Ironically the Conway-Kubrick episode actually started for Joe Longthorne right here in Bournemouth. It was during one of Joe’s summer seasons that the town’s one-time theatres publicity officer Tony Hardman got a call from a friend saying that Kubrick was in town and staying at the four star Carlton Hotel.
Hardman was invited to meet the bogus movie man and in a story that gets stranger by the minute was so impressed that he decided to introduce the charismatic director to his current house guest, the actress Dora Bryan. He then took them both to see Joe at the Bournemouth International Centre.
Hardman says that though Bryan was suspicious – “I think she was unconvinced ” – Joe was incredibly excited and invited Kubrick backstage. He says that the effect Conway’s presence had on people who believed they were talking to the director of 2001 A Space Odyssey, A Clockwork Orange, The Shining and Full Metal Jacket was extraordinary. “They started to bow and scrape, no doubt expecting parts in whatever his next film was going to be.”

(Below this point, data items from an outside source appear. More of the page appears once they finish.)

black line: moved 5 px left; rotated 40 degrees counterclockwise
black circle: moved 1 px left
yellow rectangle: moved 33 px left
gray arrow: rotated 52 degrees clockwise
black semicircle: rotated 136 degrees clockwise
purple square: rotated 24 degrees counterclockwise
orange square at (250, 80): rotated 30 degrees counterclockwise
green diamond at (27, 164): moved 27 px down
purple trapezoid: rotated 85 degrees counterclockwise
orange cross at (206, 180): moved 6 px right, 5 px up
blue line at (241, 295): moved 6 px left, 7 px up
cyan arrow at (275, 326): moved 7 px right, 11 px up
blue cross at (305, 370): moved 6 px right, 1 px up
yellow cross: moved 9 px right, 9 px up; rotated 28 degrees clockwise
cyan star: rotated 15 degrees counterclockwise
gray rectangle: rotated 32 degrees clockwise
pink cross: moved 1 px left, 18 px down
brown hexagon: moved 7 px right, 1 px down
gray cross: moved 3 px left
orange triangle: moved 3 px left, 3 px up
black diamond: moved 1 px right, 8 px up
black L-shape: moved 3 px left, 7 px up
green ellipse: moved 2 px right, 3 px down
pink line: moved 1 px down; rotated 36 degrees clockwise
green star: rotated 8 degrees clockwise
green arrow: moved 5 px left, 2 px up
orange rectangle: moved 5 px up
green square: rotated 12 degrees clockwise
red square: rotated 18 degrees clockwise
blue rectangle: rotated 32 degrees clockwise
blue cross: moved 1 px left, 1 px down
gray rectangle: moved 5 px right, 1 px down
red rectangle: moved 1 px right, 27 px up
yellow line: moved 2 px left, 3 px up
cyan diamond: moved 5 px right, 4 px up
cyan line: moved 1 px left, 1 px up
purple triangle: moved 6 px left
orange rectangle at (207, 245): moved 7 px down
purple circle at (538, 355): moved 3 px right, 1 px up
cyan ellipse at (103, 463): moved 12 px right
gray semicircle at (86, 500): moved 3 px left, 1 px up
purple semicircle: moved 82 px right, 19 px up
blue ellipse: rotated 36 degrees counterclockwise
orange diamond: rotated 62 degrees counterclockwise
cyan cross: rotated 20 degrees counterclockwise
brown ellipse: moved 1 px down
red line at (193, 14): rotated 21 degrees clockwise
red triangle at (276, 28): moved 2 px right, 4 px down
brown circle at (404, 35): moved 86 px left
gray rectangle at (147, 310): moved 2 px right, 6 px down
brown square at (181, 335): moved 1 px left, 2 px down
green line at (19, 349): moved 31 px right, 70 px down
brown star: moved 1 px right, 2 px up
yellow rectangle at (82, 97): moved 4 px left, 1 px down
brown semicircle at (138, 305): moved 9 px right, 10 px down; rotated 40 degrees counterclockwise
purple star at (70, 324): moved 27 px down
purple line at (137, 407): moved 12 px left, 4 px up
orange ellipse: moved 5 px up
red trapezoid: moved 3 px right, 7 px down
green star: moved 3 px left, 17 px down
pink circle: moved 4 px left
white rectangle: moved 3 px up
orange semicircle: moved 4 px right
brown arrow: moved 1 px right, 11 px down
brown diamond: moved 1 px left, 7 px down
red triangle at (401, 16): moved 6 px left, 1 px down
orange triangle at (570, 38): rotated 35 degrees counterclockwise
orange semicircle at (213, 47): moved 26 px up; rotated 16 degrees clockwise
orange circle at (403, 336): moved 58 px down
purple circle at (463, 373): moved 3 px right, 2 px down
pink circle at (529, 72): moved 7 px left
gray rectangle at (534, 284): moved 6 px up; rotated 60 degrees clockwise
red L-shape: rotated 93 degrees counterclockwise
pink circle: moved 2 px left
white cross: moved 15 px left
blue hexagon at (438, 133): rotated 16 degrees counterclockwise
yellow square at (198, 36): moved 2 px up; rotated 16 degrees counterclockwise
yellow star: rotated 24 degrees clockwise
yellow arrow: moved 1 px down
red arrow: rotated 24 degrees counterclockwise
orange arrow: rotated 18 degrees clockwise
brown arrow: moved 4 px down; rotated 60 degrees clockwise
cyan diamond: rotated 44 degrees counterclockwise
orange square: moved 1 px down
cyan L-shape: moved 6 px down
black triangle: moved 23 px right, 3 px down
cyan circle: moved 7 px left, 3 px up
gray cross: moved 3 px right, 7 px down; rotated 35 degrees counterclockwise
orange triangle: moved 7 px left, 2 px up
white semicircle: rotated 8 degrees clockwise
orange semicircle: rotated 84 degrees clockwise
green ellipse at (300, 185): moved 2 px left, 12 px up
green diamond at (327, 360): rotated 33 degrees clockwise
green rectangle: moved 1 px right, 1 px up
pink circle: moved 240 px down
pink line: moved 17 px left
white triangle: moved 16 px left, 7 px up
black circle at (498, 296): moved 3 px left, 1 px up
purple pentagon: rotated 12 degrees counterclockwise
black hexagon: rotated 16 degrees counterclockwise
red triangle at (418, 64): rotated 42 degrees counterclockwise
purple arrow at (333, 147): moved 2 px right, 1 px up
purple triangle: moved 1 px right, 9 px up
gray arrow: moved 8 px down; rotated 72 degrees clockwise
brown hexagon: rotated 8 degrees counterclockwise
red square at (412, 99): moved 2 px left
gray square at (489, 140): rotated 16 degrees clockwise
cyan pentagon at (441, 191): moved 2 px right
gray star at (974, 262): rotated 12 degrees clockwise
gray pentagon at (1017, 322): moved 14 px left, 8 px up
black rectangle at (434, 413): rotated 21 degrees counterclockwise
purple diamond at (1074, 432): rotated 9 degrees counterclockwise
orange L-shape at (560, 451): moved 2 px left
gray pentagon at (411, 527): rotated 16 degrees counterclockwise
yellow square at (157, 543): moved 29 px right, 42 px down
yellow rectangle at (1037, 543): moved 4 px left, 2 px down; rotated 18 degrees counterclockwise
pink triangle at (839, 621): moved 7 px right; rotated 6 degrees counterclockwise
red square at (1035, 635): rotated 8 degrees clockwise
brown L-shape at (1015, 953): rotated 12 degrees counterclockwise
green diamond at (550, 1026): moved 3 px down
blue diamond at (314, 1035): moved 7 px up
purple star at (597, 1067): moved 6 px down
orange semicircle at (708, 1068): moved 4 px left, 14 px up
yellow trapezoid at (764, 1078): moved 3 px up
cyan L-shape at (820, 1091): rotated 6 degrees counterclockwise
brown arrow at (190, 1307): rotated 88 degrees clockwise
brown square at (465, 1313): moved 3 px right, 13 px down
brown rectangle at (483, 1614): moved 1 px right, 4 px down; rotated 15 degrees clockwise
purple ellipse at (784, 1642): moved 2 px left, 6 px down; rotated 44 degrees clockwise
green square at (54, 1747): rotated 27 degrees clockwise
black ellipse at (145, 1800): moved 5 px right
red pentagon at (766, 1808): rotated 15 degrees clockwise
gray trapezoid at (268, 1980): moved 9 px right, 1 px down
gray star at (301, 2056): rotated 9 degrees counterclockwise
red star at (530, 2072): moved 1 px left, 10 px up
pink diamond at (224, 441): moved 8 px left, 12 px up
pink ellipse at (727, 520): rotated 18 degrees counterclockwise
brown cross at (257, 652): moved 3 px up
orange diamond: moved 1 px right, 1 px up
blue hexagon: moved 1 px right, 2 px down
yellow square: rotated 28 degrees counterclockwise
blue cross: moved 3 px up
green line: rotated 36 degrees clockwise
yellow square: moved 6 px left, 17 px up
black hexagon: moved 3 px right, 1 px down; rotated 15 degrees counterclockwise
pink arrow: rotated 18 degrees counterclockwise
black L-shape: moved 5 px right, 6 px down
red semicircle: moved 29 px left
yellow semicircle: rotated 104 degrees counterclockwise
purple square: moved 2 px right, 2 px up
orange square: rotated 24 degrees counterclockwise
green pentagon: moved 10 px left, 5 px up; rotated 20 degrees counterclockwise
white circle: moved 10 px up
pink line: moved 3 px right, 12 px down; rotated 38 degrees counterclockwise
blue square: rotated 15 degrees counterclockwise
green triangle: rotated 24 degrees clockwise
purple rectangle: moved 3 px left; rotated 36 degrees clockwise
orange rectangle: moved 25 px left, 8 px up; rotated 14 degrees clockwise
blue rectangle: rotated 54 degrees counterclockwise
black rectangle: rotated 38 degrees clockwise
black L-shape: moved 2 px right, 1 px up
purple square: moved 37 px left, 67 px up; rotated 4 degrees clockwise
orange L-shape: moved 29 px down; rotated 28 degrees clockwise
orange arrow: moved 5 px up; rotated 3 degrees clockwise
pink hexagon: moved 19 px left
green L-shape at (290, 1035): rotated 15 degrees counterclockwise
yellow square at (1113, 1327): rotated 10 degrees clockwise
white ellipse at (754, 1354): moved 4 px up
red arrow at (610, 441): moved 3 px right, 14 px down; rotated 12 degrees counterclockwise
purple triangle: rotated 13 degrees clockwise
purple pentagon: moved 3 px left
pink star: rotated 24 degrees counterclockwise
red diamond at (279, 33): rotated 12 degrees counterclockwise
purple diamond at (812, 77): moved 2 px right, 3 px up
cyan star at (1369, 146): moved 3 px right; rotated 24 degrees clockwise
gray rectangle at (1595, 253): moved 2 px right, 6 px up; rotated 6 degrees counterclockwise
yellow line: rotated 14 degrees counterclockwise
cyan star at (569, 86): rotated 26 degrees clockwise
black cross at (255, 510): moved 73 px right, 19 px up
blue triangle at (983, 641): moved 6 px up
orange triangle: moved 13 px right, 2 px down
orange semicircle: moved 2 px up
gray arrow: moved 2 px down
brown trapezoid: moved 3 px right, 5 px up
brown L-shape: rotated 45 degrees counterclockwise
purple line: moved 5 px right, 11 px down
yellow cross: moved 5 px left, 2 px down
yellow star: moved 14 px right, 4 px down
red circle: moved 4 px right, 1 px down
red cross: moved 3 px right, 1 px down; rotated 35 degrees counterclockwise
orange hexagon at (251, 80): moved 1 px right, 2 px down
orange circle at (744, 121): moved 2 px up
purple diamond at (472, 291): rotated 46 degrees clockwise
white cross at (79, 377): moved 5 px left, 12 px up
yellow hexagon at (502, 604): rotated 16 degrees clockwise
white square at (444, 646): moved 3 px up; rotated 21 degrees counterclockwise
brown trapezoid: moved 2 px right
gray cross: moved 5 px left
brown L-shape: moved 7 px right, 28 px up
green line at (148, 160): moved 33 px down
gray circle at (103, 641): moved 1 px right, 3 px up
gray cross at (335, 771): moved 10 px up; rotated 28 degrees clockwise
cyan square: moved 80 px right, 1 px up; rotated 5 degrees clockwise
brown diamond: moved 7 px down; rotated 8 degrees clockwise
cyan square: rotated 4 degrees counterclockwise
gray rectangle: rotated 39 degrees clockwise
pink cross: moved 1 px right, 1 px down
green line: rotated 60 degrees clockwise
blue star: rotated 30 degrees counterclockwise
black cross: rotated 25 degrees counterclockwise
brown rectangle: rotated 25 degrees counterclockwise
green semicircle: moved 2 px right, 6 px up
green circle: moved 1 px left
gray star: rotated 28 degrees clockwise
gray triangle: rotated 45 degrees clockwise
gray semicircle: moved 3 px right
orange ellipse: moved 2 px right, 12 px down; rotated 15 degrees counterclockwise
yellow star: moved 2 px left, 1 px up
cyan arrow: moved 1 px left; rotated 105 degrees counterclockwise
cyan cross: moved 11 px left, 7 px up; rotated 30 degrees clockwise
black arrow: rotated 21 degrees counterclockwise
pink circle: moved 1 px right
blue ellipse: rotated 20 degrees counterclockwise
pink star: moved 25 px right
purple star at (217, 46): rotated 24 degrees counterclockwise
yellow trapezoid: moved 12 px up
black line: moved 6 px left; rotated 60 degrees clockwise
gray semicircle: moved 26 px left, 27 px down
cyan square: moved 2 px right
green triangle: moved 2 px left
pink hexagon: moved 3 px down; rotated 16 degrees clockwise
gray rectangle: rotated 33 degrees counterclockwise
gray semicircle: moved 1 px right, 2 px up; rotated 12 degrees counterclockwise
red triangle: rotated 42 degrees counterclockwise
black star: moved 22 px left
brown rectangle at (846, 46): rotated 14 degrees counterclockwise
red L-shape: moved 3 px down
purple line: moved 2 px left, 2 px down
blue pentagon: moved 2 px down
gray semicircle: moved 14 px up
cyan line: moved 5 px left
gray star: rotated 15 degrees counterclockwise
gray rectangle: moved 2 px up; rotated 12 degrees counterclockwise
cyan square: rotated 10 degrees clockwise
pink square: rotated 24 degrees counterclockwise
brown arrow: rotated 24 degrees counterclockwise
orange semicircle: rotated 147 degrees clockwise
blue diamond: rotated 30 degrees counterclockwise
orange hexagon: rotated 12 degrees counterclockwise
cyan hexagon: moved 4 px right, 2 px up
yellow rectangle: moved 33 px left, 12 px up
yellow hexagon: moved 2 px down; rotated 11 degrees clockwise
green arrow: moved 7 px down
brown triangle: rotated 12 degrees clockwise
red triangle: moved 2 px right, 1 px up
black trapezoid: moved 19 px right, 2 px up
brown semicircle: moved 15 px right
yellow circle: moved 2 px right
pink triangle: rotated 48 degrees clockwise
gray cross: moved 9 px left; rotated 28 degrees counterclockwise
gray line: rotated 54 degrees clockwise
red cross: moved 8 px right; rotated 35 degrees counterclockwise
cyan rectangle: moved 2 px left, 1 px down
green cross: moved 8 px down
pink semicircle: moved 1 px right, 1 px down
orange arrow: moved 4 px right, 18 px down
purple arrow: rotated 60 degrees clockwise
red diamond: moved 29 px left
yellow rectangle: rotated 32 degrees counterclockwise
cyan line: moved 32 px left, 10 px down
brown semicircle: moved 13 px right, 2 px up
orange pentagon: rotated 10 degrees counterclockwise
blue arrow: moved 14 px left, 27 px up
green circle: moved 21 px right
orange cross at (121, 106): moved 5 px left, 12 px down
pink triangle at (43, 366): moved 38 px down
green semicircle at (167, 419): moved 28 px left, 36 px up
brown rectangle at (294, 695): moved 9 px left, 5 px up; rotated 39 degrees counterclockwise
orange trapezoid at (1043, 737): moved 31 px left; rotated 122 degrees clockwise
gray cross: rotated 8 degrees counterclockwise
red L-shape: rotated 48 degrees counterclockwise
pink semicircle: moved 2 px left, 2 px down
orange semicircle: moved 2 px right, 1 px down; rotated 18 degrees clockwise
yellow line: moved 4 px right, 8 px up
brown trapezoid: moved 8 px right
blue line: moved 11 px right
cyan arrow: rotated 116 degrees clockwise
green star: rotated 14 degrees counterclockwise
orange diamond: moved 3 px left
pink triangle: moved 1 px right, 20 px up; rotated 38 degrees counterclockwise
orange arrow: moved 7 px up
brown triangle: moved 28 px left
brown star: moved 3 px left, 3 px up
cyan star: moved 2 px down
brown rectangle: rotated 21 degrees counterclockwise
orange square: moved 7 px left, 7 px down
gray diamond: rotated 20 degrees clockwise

While Conway, a long-time fantasist, seemed perfectly prepared to pay his way Hardman says he was soon staying in plush hotels at the expense of others. “He allowed people to convince themselves that he was Stanley Kubrick and then they started footing the bill for things.”
As Hardman would later discover Conway looked nothing like the real Kubrick but he somehow had a way of making people believe his lies. Among those putting their hand in their pocket was Joe and according to Hardman it wasn’t long before the con-man was driving around in Longthorne’s Rolls Royce.
Having been given short shrift by Joe, the makers of the movie Colour Me Kubrick turned to Jim Davidson, another entertainer who had fallen for the Conway hoax, to play the celebrity victim. Cast drastically against type, Davidson played an ageing and extremely camp singer called Lee Pratt. The character he stresses, somewhat unconvincingly, was in no way based on Longthorne. “Lee Pratt is complete crap and Joe is one of the best stage performers in the business,” says Davidson, adding that Longthorne was also just one of many people who were conned by the appropriately named Conway. “There were plenty of others.”
Davidson maintains that the film shows how Conway prayed on people’s vanity. “I met him and I certainly didn’t suss him straight away. He got me on the hook. He said: “So are you Jim Davidson the comedian and I’m thinking ‘That’s amazing, Stanley Kubrick knows who I am’. This is what the film is all about. How we all wanted Stanley Kubrick as our mate.”
Longthorne starts briefly to discuss the same subject and tells me that for a while he really believed that Conway was Kubrick. “I’m an impersonator. I naturally observe people. And I would never have guessed that that man wasn’t from Brooklyn.”
He suddenly realises where the conversation is going: “We’d better stop this or I’ll have to get on to the lawyers,” he tells me, adding with a laugh: “Or maybe not, they’re far too dear.”